* Prompt:
In the GMM notes, copy out everything from "Rather than identifying" down to "of a cluster.", swapping "centroids" for "cluster centers".

* Supplied passage:
/---

GMM¶

It is a probabilistic approach to clustering addressing many of these problems. In this approach we describe each cluster by its centroid (mean), covariance , and the size of the cluster(Weight)

Aproach¶

Rather than identifying clusters by “nearest” centroids like k means, we fit a set of k gaussians to the data.
Then we estimate gaussian distribution parameters such as mean and Variance for each cluster and weight of a cluster.
After learning the parameters for each data point we can calculate the probabilities of it belonging to each of the clusters.

How do we estimate GD params¶

Expectation maximization is the technique most commonly used to estimate the mixture model's parameters.
In frequentist probability theory, models are typically learned by using maximum likelihood estimation techniques, which seek to maximize the probability, or likelihood, of the observed data given the model parameters.

Well it's hard to visualize and grab these concepts in first shot. Here is some material for deep dive in gmm

http://www.cse.iitm.ac.in/~vplab/courses/DVP/PDF/gmm.pdf

In [49]:

import numpy as np
import pandas as pd
import matplotlib.pyplot as plt
import seaborn as sns
sns.set(style="white", color_codes=True)

%matplotlib inline

In [50]:

data = pd.read_csv('my_machine-learning/datasets/iris.csv')
data = data.drop('Id', axis=1) # get rid of the Id column - don't need it
data.sample(5)

Out[50]:

	SepalLengthCm	SepalWidthCm	PetalLengthCm	PetalWidthCm	Species
75	6.6	3.0	4.4	1.4	Iris-versicolor
36	5.5	3.5	1.3	0.2	Iris-setosa
129	7.2	3.0	5.8	1.6	Iris-virginica
73	6.1	2.8	4.7	1.2	Iris-versicolor
83	6.0	2.7	5.1	1.6	Iris-versicolor

In [51]:

X = data.iloc[:,0:4]
y = data.iloc[:,-1]

Standard Scaling¶

In [52]:

from sklearn import preprocessing
scaler = preprocessing.StandardScaler()

scaler.fit(X)
X_scaled_array = scaler.transform(X)

\---

* Data extract:
/---

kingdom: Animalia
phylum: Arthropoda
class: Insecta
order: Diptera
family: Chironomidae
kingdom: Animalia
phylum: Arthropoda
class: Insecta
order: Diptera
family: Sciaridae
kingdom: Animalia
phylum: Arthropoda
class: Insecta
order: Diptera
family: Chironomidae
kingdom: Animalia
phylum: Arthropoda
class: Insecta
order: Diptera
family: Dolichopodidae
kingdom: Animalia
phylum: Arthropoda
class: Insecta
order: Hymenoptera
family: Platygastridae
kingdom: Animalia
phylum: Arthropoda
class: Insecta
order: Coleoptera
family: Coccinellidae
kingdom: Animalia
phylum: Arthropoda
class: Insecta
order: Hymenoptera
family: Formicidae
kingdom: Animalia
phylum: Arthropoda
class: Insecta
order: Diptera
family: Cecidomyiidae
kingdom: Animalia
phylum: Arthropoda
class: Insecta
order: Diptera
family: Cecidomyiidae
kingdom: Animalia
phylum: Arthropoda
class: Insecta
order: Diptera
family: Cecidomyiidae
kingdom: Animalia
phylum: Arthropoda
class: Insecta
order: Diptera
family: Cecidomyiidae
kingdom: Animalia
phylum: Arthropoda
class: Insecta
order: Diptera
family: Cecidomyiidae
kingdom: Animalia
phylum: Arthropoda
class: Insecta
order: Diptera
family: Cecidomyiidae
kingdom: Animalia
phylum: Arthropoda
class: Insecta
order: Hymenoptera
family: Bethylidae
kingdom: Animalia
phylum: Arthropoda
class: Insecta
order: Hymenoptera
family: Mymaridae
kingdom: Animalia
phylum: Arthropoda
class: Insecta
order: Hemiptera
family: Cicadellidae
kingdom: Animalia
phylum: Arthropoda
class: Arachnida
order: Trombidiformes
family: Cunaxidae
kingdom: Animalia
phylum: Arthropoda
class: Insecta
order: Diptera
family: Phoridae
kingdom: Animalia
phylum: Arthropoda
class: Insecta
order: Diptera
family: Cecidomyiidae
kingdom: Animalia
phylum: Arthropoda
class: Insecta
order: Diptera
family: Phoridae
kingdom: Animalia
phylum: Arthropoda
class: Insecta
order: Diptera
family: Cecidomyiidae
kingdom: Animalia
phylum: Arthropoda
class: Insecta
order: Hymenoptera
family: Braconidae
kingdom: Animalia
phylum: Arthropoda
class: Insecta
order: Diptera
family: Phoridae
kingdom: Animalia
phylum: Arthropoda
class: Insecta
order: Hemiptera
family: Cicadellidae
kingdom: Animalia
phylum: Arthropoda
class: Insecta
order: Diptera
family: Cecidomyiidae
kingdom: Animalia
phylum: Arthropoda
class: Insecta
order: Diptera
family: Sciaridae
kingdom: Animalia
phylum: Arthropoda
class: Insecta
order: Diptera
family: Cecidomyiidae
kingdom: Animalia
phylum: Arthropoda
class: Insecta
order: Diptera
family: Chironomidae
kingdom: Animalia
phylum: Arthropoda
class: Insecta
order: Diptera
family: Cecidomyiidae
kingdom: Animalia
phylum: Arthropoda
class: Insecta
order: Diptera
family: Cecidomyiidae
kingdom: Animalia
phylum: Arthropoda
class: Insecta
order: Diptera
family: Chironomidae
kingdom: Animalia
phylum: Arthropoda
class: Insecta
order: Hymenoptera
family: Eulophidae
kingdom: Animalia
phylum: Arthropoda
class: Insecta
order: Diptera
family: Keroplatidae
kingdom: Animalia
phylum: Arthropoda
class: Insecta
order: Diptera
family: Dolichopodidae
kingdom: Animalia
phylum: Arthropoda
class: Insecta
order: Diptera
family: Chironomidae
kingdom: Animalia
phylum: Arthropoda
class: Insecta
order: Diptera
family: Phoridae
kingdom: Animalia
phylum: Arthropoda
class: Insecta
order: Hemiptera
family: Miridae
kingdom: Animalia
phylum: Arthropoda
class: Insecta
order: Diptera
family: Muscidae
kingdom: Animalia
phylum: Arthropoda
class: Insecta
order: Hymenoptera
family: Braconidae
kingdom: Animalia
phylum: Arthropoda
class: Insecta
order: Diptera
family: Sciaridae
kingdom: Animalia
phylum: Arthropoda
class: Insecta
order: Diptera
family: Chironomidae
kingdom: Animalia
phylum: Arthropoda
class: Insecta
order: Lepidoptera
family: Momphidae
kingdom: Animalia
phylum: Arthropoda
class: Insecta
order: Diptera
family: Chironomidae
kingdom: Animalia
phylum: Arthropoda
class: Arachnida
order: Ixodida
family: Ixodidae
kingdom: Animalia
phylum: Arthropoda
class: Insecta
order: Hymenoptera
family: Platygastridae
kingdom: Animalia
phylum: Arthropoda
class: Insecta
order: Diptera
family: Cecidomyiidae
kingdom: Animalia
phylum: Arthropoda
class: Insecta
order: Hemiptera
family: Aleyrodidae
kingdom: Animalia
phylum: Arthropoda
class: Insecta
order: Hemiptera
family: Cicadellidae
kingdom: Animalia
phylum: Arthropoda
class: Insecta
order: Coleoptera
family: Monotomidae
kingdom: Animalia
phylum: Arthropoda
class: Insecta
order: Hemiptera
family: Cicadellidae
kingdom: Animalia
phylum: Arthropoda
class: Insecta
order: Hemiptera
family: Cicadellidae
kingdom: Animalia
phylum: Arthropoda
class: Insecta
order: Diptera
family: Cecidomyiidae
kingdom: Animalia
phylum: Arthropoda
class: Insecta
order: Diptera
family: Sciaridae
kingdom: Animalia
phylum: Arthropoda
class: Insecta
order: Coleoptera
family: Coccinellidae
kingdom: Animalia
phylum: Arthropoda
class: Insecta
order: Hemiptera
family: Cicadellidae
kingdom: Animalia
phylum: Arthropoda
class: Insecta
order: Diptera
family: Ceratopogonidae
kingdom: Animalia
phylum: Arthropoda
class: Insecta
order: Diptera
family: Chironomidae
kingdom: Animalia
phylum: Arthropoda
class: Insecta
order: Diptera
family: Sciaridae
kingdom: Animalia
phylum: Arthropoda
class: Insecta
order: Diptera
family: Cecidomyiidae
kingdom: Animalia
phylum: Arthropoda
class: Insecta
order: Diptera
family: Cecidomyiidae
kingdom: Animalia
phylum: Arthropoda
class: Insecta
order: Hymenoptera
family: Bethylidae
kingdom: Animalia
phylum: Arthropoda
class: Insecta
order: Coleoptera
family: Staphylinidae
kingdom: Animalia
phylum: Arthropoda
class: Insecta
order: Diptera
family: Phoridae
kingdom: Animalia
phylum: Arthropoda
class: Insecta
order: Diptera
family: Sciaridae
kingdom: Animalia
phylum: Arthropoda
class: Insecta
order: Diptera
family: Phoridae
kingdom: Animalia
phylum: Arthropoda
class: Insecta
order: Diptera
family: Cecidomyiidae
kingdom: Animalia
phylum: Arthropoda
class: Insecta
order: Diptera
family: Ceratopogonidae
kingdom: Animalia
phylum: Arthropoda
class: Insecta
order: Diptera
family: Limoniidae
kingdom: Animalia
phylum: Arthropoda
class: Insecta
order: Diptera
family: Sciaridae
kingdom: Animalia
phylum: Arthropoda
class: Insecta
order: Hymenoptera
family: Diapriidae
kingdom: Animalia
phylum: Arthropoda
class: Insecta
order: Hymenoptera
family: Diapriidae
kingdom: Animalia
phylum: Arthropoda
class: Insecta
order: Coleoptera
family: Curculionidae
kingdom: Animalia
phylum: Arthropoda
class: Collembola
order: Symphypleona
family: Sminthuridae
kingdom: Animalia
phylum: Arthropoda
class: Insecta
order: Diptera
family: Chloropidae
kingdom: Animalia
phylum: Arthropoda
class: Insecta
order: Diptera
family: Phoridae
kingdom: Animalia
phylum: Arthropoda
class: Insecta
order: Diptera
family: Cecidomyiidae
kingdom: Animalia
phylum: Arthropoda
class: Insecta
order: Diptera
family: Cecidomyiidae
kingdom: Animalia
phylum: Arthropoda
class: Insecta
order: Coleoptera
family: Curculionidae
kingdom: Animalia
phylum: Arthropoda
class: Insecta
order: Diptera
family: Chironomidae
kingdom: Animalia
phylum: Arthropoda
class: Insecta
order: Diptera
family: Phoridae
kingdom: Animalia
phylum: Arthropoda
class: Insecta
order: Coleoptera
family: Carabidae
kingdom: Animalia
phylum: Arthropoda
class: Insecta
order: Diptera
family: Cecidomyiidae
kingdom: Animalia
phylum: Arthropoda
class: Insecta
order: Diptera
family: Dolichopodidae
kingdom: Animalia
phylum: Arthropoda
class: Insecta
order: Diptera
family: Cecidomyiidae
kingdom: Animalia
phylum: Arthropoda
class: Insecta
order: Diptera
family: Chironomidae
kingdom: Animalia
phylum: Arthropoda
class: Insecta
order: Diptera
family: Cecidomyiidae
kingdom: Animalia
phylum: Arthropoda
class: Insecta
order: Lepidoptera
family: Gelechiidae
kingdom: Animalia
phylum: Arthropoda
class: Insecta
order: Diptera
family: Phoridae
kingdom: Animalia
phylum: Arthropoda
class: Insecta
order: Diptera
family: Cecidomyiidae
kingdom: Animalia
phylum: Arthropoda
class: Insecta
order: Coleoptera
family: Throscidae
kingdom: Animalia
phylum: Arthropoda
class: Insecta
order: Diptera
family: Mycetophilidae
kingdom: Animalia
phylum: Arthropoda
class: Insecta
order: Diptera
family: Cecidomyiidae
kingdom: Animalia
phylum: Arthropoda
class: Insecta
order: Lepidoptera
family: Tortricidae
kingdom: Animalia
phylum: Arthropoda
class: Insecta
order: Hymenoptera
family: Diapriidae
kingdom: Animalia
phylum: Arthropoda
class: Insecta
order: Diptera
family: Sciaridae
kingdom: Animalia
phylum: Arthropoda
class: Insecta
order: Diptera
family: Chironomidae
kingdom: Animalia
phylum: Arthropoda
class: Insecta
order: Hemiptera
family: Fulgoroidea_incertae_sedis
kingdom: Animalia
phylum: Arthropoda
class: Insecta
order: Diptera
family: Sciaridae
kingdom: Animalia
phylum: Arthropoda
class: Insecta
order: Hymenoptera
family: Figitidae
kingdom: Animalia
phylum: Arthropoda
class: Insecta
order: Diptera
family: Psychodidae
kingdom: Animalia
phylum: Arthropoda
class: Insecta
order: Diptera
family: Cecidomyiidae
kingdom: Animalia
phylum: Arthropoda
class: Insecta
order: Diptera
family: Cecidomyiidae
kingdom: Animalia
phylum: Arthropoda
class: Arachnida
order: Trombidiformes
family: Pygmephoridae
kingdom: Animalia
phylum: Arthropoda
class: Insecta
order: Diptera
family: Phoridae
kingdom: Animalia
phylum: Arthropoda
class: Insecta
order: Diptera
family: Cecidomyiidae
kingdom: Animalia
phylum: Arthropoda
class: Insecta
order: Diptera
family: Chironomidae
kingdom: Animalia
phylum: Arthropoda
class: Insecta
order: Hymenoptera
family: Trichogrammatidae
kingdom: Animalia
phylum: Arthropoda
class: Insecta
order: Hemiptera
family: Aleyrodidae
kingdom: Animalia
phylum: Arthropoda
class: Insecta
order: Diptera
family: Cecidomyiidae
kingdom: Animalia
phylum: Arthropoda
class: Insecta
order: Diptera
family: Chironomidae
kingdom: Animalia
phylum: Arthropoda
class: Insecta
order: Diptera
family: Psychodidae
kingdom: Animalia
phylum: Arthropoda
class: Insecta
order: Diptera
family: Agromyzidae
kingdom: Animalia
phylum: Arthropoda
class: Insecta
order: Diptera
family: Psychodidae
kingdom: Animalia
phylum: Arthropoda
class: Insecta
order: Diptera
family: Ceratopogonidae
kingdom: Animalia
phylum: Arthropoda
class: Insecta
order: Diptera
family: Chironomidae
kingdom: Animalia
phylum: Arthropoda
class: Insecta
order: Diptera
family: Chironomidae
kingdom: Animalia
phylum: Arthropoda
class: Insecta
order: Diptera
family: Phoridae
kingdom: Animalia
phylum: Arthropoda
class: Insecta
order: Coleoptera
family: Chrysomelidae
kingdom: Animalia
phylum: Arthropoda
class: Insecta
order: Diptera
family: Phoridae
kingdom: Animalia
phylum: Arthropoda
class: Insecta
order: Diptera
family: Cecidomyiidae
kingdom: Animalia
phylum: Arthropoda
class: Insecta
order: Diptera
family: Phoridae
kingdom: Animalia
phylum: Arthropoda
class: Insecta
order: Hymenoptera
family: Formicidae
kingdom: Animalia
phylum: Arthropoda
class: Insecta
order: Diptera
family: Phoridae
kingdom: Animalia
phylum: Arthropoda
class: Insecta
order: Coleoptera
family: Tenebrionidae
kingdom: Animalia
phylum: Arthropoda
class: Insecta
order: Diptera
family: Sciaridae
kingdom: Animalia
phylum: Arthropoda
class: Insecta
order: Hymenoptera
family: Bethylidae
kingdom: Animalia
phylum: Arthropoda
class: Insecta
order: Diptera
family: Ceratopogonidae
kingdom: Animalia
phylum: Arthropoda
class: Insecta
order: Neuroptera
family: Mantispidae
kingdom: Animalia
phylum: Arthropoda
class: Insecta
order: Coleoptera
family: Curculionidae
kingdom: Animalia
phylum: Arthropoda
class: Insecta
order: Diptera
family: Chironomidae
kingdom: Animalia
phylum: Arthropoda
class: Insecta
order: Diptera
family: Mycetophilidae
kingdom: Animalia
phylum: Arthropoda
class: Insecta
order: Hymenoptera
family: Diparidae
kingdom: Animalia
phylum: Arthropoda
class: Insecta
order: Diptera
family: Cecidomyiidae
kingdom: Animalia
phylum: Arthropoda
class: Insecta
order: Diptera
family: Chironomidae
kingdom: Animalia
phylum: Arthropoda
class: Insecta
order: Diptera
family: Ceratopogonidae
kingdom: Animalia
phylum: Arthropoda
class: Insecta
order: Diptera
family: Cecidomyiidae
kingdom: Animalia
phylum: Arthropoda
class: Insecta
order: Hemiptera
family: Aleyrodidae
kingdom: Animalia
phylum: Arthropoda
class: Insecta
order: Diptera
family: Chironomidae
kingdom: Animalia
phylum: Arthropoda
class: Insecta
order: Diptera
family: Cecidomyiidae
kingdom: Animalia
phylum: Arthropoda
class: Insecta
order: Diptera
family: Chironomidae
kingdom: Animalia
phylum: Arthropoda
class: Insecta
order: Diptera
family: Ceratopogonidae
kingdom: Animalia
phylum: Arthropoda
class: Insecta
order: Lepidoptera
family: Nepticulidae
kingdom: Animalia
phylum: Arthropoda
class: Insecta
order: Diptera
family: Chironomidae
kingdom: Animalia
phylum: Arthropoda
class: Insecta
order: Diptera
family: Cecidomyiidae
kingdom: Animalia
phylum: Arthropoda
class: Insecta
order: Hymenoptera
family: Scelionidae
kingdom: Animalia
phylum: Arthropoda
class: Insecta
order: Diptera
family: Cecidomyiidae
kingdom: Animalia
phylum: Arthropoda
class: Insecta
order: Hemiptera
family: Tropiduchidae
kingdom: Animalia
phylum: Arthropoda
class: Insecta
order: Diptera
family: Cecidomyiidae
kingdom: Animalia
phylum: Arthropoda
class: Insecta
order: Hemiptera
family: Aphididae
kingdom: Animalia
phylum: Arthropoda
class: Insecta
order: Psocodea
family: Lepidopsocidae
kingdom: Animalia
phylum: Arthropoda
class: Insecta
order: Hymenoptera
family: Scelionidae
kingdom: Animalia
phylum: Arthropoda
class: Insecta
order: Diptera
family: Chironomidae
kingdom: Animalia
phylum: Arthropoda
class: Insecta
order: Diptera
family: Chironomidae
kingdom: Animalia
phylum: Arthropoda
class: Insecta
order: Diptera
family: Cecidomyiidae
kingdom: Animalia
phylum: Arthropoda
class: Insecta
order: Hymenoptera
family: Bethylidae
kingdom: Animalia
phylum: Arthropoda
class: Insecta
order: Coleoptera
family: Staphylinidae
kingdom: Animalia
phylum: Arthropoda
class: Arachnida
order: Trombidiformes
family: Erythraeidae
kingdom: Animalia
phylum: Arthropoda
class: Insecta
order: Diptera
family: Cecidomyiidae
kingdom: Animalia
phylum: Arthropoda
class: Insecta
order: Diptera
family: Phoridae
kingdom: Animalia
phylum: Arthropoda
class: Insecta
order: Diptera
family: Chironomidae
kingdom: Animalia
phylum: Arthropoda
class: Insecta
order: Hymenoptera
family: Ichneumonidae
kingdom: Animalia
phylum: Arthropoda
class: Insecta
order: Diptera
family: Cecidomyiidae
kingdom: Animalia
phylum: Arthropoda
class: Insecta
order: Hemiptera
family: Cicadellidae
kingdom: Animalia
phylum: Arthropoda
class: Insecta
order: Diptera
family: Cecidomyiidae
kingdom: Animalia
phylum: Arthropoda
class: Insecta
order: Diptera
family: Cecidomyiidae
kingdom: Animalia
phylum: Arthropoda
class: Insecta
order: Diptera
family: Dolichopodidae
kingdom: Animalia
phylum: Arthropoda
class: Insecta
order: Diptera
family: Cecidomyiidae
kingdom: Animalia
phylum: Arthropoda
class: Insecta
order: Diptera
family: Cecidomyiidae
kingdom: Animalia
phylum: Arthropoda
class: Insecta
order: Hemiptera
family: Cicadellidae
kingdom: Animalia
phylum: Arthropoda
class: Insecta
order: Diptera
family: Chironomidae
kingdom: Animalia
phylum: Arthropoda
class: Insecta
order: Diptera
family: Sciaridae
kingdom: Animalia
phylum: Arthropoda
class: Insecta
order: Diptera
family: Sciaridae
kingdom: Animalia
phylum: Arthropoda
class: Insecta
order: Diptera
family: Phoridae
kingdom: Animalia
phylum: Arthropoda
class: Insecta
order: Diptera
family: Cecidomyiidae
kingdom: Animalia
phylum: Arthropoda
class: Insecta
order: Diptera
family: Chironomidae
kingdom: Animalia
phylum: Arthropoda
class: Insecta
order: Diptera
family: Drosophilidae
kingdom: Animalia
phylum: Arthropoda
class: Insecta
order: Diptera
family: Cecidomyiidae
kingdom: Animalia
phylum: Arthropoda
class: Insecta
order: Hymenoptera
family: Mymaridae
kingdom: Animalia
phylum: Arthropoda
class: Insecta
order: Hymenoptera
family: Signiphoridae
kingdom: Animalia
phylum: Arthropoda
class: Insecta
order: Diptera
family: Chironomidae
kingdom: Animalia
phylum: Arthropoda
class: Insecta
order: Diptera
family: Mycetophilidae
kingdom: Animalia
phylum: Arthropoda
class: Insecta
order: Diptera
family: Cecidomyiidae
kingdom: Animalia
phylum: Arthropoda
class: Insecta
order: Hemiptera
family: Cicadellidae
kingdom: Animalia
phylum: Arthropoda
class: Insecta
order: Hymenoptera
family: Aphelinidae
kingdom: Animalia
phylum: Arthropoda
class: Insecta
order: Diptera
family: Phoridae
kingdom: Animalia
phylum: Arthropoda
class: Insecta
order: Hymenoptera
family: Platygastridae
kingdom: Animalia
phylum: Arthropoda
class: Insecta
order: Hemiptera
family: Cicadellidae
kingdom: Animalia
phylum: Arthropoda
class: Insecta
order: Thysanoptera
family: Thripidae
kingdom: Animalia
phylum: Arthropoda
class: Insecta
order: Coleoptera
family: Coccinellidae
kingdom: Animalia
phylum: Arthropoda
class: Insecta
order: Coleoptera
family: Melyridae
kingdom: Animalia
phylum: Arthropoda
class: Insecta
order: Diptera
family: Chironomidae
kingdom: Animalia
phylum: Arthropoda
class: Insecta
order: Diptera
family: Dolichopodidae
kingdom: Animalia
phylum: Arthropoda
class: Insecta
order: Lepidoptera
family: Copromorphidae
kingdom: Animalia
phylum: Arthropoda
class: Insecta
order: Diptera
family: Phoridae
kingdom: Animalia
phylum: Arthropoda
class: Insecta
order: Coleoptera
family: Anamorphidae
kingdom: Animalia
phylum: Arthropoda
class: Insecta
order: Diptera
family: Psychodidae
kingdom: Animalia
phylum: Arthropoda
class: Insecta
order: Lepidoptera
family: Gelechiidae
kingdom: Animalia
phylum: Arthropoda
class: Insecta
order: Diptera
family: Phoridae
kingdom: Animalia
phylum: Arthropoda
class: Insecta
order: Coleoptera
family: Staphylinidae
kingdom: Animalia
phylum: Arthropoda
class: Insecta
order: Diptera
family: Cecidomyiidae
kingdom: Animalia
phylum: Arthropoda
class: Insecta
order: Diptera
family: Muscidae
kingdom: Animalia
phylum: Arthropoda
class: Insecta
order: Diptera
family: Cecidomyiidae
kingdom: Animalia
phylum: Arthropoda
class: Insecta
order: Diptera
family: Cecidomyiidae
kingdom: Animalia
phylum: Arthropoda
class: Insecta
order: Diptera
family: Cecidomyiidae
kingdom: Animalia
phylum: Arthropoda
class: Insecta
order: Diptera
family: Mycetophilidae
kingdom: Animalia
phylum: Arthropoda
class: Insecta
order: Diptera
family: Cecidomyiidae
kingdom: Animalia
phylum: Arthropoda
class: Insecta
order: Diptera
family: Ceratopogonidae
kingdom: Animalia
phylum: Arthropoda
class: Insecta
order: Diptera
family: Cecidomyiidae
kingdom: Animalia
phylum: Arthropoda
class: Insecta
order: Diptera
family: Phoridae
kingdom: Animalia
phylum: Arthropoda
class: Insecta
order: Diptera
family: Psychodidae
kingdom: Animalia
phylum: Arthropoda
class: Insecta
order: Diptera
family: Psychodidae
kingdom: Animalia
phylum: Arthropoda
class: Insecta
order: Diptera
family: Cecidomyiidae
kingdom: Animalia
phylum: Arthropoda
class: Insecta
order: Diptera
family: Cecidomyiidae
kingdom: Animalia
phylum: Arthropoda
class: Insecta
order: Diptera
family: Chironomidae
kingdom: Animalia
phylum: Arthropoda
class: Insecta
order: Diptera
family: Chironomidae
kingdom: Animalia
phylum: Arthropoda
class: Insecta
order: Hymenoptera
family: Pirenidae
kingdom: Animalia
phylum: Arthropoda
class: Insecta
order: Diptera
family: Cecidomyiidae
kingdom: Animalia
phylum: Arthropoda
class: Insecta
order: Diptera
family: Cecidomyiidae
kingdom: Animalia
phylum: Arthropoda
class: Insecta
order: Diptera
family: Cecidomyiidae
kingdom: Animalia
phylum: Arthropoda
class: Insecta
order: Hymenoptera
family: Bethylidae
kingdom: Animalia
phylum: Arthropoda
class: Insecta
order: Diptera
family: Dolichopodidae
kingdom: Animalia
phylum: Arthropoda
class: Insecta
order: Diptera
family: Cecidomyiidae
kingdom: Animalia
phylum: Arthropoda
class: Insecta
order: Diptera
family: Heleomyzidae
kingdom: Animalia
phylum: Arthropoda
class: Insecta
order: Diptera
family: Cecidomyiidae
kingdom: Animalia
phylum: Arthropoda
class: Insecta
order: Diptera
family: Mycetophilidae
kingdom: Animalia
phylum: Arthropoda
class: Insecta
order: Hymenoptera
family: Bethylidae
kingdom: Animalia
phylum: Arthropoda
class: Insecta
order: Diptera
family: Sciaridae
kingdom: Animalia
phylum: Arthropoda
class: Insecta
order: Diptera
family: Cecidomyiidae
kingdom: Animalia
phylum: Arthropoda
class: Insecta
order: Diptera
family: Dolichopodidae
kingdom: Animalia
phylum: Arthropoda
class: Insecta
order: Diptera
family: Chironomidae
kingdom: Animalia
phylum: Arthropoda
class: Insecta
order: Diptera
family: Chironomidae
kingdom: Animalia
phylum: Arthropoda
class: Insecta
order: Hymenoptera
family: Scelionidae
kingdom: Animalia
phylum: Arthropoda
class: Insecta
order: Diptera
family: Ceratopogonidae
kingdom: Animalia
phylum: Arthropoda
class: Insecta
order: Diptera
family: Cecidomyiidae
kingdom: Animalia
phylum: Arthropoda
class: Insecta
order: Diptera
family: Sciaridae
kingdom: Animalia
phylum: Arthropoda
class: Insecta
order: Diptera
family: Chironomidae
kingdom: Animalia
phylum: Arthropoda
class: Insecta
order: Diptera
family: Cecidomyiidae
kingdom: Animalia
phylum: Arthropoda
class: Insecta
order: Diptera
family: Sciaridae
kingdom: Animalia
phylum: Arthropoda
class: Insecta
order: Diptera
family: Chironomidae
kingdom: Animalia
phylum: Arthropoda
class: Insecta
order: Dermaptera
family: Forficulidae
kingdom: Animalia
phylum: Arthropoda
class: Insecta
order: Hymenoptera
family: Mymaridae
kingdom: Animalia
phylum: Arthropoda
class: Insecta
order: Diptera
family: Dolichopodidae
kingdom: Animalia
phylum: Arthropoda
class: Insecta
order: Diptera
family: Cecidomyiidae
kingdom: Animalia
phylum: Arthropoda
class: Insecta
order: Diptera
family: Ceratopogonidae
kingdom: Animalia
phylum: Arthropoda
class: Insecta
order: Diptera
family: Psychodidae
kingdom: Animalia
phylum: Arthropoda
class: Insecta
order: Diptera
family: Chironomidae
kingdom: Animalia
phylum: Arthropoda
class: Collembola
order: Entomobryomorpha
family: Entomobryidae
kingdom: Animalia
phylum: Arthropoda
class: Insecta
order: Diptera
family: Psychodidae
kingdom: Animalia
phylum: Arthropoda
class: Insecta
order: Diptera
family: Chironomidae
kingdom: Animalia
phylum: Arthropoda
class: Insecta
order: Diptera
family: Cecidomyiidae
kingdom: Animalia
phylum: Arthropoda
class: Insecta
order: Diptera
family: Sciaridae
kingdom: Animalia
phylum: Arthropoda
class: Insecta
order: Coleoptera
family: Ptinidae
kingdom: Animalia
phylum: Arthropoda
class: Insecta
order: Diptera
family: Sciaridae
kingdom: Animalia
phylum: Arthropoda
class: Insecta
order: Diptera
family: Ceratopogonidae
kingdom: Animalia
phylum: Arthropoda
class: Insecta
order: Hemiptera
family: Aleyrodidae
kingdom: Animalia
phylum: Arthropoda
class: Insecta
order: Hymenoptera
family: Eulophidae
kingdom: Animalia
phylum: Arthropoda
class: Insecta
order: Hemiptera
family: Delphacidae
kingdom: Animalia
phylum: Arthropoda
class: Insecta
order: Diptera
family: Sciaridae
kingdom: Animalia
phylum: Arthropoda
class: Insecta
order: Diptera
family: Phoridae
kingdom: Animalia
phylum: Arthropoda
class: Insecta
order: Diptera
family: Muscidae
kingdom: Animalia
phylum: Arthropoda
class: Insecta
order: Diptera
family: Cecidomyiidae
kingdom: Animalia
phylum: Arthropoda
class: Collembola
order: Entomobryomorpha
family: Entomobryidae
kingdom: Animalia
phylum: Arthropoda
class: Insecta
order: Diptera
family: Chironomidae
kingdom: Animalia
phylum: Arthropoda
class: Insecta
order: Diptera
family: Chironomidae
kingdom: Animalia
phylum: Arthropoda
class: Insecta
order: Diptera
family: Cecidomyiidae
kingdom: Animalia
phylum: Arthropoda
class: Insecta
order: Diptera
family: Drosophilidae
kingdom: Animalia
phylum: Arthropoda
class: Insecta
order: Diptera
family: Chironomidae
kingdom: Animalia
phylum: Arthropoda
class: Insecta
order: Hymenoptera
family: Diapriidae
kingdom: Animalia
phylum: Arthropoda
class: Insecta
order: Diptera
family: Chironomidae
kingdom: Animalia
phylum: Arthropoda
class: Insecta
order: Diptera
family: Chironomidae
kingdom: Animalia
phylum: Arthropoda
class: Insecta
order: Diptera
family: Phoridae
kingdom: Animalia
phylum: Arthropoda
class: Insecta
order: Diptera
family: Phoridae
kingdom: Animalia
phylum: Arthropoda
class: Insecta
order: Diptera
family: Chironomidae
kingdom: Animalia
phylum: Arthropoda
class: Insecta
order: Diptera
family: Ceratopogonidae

\---

* Answer:
Rather than identifying clusters by “nearest” cluster centers like k means, we fit a set of k gaussians to the data.
Then we estimate gaussian distribution parameters such as mean and Variance for each cluster and weight of a cluster.